Based on answers to similar questions on SO, it seems that passing Unicode arguments to a Java application has never worked properly. There is no simple solution, but you can resolve this issue using JNA (Java Native Access).
JNA allows you to invoke Windows API methods from Java, without using native
code. So in your Java application you can call Win API methods such as GetCommandLineW()
and CommandLineToArgvW()
directly, to access details about the command line used to invoke your program, including any arguments passed. Both of those methods support Unicode.
The code to do this is not trivial, but not overly complex either. The approach below is based on code by Sergey Karpushin in an answer to Passing command line unicode argument to Java code
For the code to compile you will need a couple of jars: jna.jar and jna-platform.jar. You can get these from the dist directory of the JNA 5.10.0 download, or from Maven.
This approach works both within NetBeans and from the command line on Windows 10, though there are some notable differences:
- From the command line you must call chcp 65001, and also specify -Dfile.encoding=UTF-8 in your java.exe call.

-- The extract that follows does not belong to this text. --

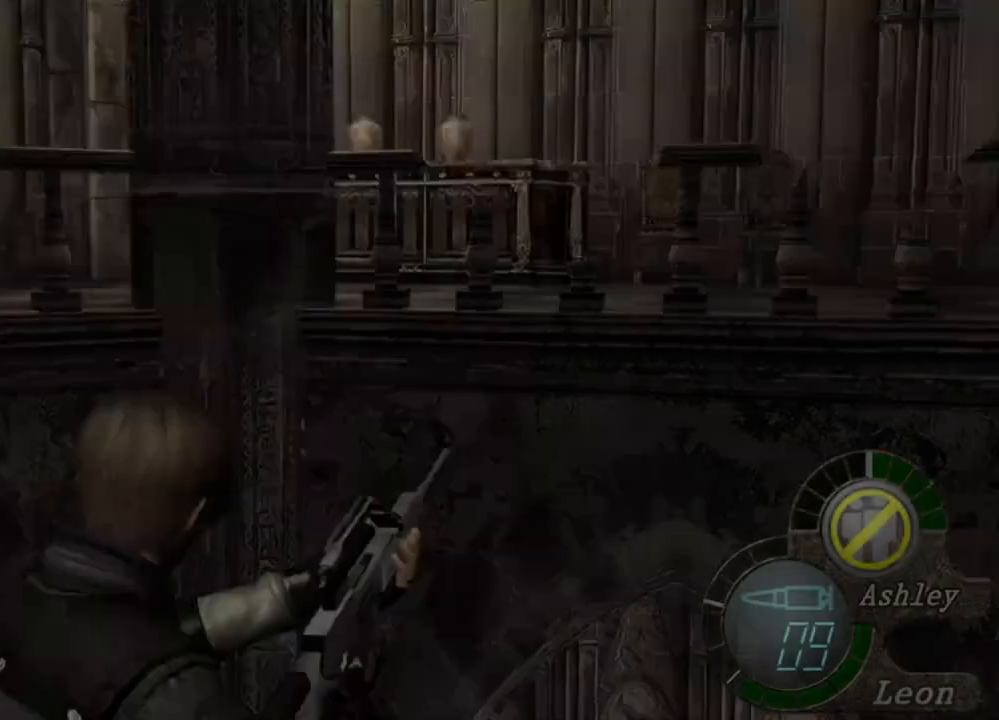
{"keys": [], "mouse": ["right"], "events": []}
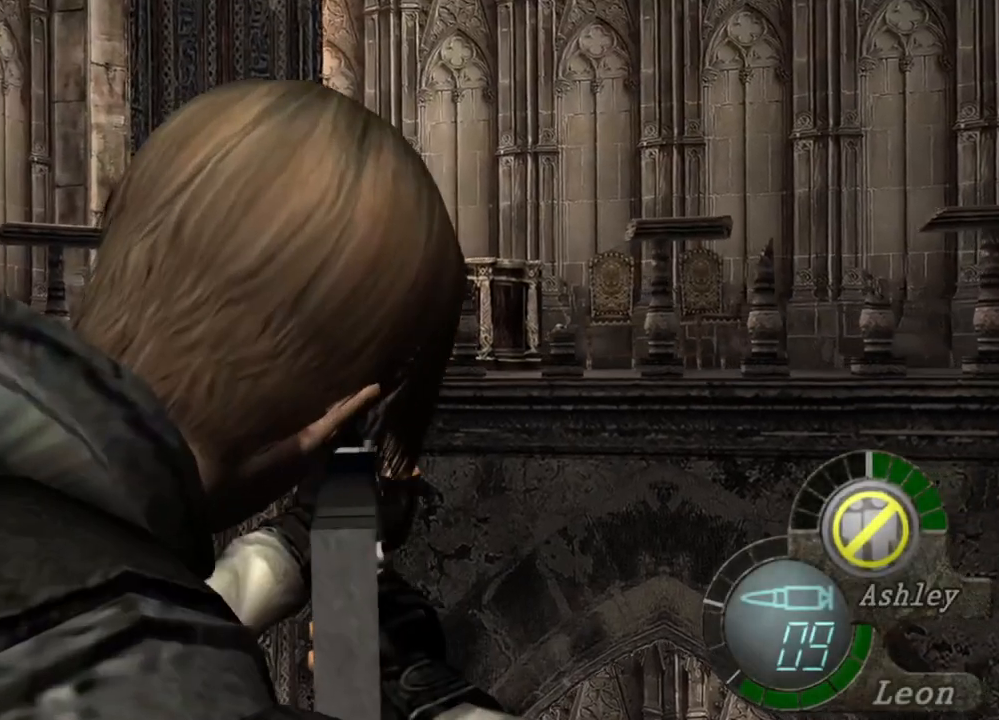
{"keys": ["tab"], "mouse": ["right"], "events": [[467, "tab", "down"]]}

- When extracting the parameters returned by
CommandLineToArgvW()
you may see a difference between the arguments returned within NetBeans and those from the command line. But this is not really an issue since the only argument(s) you are interested in are those at the end, which come after the argument containing your jar file name.
Here's the code:
package chinesearg;
import com.sun.jna.Native;
import com.sun.jna.Pointer;
import com.sun.jna.WString;
import com.sun.jna.ptr.IntByReference;
import com.sun.jna.win32.StdCallLibrary;
import java.util.ArrayList;
import java.util.List;
// Proof of concept application which uses JNA to correctly process command
// line arguments containing Chinese characters using JNA.
//
// Credit to Sergey Karpushin for the approach used in this this code.
// See this SO answer: https://stackoverflow.com/a/41923480/2985643
public class ChineseArg {
private final Kernel32 kernel32 = Native.load("kernel32", Kernel32.class);
private final Shell32 shell32 = Native.load("shell32", Shell32.class);
public static void main(String[] args) {
String test = "\u5973\u58eb";
System.out.println(test); //works
String test2 = "女士2";
System.out.println(test2); //works
System.out.println("args.length=" + args.length);
for (int i=0; i< args.length; i++) {
System.out.println("args[" + i + "] = "+args[i]);
}
String[] params = new ChineseArg().getCommandLineArguments();
if (params == null) {
System.out.println("getCommandLineArguments() returned null.");
} else {
int count = params.length;
System.out.println("Number of params=" + count);
for (int i = 0; i < count; i++) {
System.out.println("params[" + i + "]=" + params[i]);
}
}
}
private String[] getCommandLineArguments() {
System.out.println("Active code page is " + Kernel32.INSTANCE.GetConsoleCP());
String[] ret = getFullCommandLine();
List<String> argsOnly = null;
for (int i = 0; i < ret.length; i++) {
if (argsOnly != null) {
argsOnly.add(ret[i]);
} else if (ret[i].toLowerCase().endsWith(".jar")) {
argsOnly = new ArrayList<>();
}
}
if (argsOnly != null) {
ret = argsOnly.toArray(new String[0]);
}
return ret;
}
private String[] getFullCommandLine() {
IntByReference argc = new IntByReference();
Pointer argv_ptr = shell32.CommandLineToArgvW(kernel32.GetCommandLineW(), argc);
String[] argv = argv_ptr.getWideStringArray(0, argc.getValue());
kernel32.LocalFree(argv_ptr);
return argv;
}
}
interface Kernel32 extends StdCallLibrary {
static Kernel32 INSTANCE = Native.load("kernel32", Kernel32.class, com.sun.jna.win32.W32APIOptions.DEFAULT_OPTIONS);
WString GetCommandLineW();
int GetConsoleCP();
Pointer LocalFree(Pointer pointer);
}
interface Shell32 extends StdCallLibrary {
Pointer CommandLineToArgvW(WString command_line, IntByReference argc);
}
This is sample output when run from the Command Prompt, showing that the first argument ("女士2") is captured correctly:
C:\Users\johndoe>chcp 65001
Active code page: 65001
C:\Users\johndoe>java -Dfile.encoding=UTF-8 -jar "D:\NB126\ChineseArg\dist\ChineseArg.jar" "女士2" "\u5973\u58eb"
女士
女士2
args.length=2
args[0] = ??2
args[1] = \u5973\u58eb
Active code page is 65001
Number of params=2
params[0]=女士2
params[1]=\u5973\u58eb
C:\Users\johndoe>
Notes:
- This code is addressing a limitation in the Windows environment. I don't know what would happen if this code was run on macOS or Linux.
- Although it's against the spirit of your question, there is an alternative approach: pass arguments to the application as escaped Unicode. It's trivial to unescape the data using Apache's StringEscapeUtils.unescapeJava(). If that is feasible there is no need for JNA at all.